Sunday, February 17, 2013
Happy Valentine's Sunday (Post-Cana Post)
When I was single, Valentine's Day was miserably lonely for me. The pressure to jump into a relationship (or hold onto one) was enormous, but I never seemed to get my timing quite right. I never got the bouquets of flowers and boxes of chocolate that I thought everyone else was getting. The most memorable Valentine's Day gift that I received was a giant red amaryllis flower in a pot of very unromantic dirt. The fellow I was dating at that time apparently did not know me well enough to realize that I had the blackest of black thumbs, and a potted plant would probably die faster than cut flowers in a vase.

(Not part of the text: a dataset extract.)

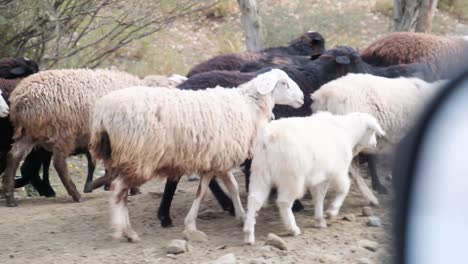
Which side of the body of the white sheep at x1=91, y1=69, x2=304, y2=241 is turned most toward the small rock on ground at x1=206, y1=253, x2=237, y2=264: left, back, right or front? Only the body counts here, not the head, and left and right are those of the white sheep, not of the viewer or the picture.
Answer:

It was disconcerting, to say the least, to learn that my husband Manny frowned upon Valentine's Day as a secularized, Hallmark holiday (even though he has no objection to Santa -- a secularized symbol if I ever saw one!). "Why should I be demanded to prove my love on one day of the year more than any other?" he grumped. We celebrated Valentine's Day a deux for the first few years of our marriage. But then the volume of school Valentine's Day celebrations began to crush me. First one kid, and then another, and then another, became obligated to write sixteen or more Valentine's Day cards for all their classmates. That meant I had to look up sixteen or more classmate's names (per kid) and either supervise the kids' writing them, or write them myself for the kids too young to do it for themselves. Handling 50 or more Valentines every year for my six kids soon sucked the joy out of the holiday.
Then came the question -- do we give the kids gifts for Valentine's Day? Should they give us gifts? Should they give each other gifts? We finally sought the advice of our friend Connie, who has ten kids. Connie and her husband turned Valentine's Day into a holiday for the kids more than for the parents. My husband and I excitedly jumped on board. So every year for the past couple of years, we have taken the kids ice skating on the weekend before or after Valentine's Day.
This year, on the Sunday after Valentine's Day, we drove into New York City to ice-skate for free at the rink in Bryant Park. Since it was Sunday, we didn't even have to pay for parking. And we didn't have to worry about Valentine's Day being too celebratory for Lent -- we saved our celebration for Sunday, when the obligation to do penance doesn't apply. Like every other year we've celebrated Valentine's Day as a family holiday, we had a blast. And when my husband toddled our two-year-old around the rink and then held my ice-skate-clad foot in his lap to undo my laces, it was as romantic as a girl could wish for.